Silencio en el misterio entre el desprecio y el recuerdo, silencio sepulcral frente a la muerte de un pasado que hoy te hace pagar un precio de rencor y de fobia donde lo que se amo alguna vez hoy ya se odia. Esta es la hoba el tiempo muerto de los que agobian callado en el interior de su memoria, este es el laureo con púas, que decorada y adorna la incomprensible sepultura de rabia-euforia de sonrisas hipócritas y alegrías-amargura que pintan manchas ocultas detrás de las líneas más pulcras.
El campo santo esta tan lleno y vacío estas sólo tu sin un sonido que te escuche que luego flota en las fauces del viento y huye. Este es el día del velorio más dulce como la melodía de arpegio que en un sueño te ruge mientras el desprende el vuelo masgetuoso de una urna; este es el día de la muerte de memorias cándidas donde no hay risa, ni emoción, pero donde tampoco hay tampoco lágrimas, aunque existe una suave tristeza que acaricia una mejilla y quiebra la armonía como la estatua de un ángel sin cabezas, la arena del reloj se acaba, el caudal se seca y el jurado se levanta del estrado las estrellas suben y junto a ellas lo hace el ocaso de un recuerdo blando.

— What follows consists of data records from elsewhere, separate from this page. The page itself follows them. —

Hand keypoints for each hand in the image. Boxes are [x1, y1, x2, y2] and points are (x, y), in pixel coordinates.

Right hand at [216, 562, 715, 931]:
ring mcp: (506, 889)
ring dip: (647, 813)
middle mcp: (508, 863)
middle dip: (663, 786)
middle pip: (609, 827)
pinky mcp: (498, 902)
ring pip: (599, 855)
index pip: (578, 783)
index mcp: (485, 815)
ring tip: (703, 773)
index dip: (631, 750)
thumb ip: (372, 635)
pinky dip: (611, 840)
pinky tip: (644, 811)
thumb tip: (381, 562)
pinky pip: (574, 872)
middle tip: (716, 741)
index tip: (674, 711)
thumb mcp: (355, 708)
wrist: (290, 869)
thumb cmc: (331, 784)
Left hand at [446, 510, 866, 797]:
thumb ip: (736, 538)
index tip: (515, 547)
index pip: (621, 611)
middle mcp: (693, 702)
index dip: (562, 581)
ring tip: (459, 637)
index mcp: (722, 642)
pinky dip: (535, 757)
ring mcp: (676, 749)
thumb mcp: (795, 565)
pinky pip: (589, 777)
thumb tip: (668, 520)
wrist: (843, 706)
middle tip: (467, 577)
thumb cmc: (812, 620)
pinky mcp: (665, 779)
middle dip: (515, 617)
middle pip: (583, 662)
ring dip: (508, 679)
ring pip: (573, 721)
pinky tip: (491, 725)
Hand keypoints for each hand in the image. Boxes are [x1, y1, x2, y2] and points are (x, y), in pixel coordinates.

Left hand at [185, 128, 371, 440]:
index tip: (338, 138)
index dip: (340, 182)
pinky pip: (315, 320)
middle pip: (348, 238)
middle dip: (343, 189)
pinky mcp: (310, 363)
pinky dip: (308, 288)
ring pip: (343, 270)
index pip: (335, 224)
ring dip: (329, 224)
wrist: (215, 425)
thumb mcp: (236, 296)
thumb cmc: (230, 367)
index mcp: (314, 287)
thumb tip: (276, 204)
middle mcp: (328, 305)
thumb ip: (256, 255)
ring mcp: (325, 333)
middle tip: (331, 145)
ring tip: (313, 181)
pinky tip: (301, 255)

Un susurro en la penumbra del olvido, ¿Cuanto cuestan tus recuerdos? ¿Cuanto pesan las páginas de ese libro caducado que escribimos? Con las viseras marchitas de un terreno baldío, donde no habita sino lo que un día fuimos, valen lo que duela pensar en lo que pudo haber sido, valen lo que cuesta aceptar que ya no están y ya se han ido, quizás su valor es mucho o mucho menos pero siendo ingratos o buenos permanecerán anclados por el tiempo y enterrados porque sólo son recuerdos, pensamientos sin dueños de aquellos leves de un sol que no siento y que se ahogan resentidos entre los brazos de un silencio. Este es el cofre armónico de risas perdidas y sentimientos de soledades turbias, de rencor, compasión, amor, odio y lo más frío del desprecio, aquí se guarda lo que hiciste, lo que debes, lo que amas, lo que amaste, lo que alguna vez sentiste, lo que fuiste, lo que tienes (lo que quisiste tener y no pudiste). El amanecer más claro y el atardecer más triste o los días más complejos junto a las noches más simples; no se muestran pero siempre están ahí perpetuamente simulando que no existe, porque sólo son memorias, sólo es tu pasado es lo que el viento se llevo y permanecerá guardado bajo llave y colocado en un rincón de tu existir, un rincón tan cálido como un amor sin fin, pero tan frío como el paso de la soledad vestida de trapo caminando lentamente y dirigiéndose hacia a ti.
Son sólo recuerdos muertos que sonríen por un canto y se esparcen lento como el tiempo o el dolor de un llanto, son trazos tenues de una vida envueltos por un manto que de conservan muertos y permanecen muertos por siempre muy dentro de ese ataúd de cuarzo.